`MultiTaskDataLoader.__len__` is inaccurate when used with `instances_per_epoch`
lgessler opened this issue · comments
Problem
When using MultiTaskDataLoader
with more than one task and the instances_per_epoch
feature, the number of batches in the epoch is overestimated, showing T*B instead of B, where T is the number of tasks and B is the (actual) number of batches for that epoch. E.g., I see this output with T=2:
# Training ...
metric_1: ..., metric_2: ..., batch_loss: 2.6009, loss: 6.0547 ||: 50%|##### | 8/16 [00:00<00:00, 9.60it/s]

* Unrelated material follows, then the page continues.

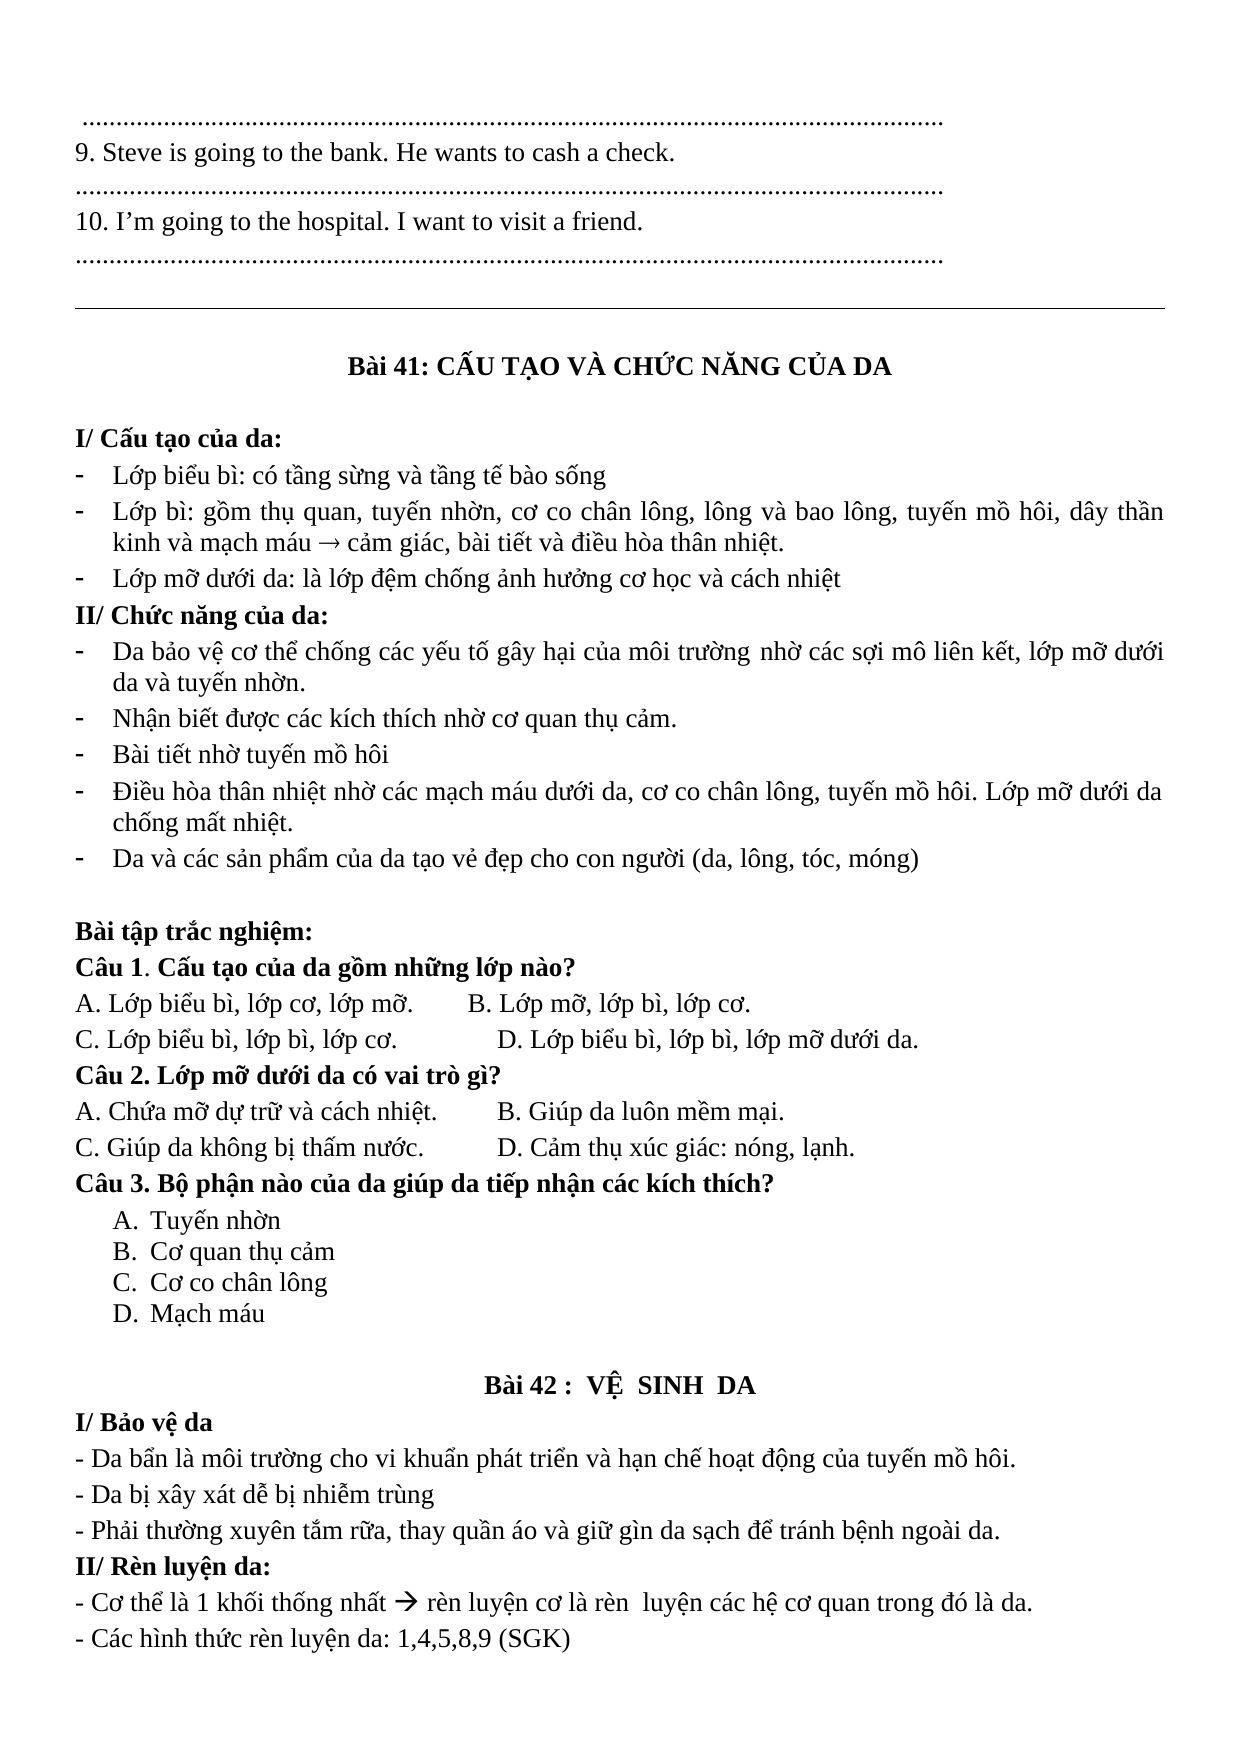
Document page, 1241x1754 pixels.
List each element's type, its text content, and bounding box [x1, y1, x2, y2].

text II/ Chức năng của da: [75, 599, 1165, 630]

2022-07-19 12:46:53,360 - INFO - my.package - Validating
# ...
Steps to Reproduce
Configure an environment that uses MultiTaskDataLoader
with more than one task and with instances_per_epoch
set to some integer.
Cause
The branch of MultiTaskDataLoader.__len__
that is called when instances_per_epoch is not None
assumes that each dataset will have self._instances_per_epoch
instances for the epoch, estimating a total of num_tasks * self._instances_per_epoch
.
However, the implementation of MultiTaskDataLoader._get_instances_for_epoch
guarantees that all instances across all tasks will approximately sum to self._instances_per_epoch
.
Suggested Solution
Modify MultiTaskDataLoader.__len__
to use the same logic in _get_instances_for_epoch
to compute batch numbers. I'm happy to personally open a PR for this.
This issue is being closed due to lack of activity. If you think it still needs to be addressed, please comment on this thread 👇
Not yet addressed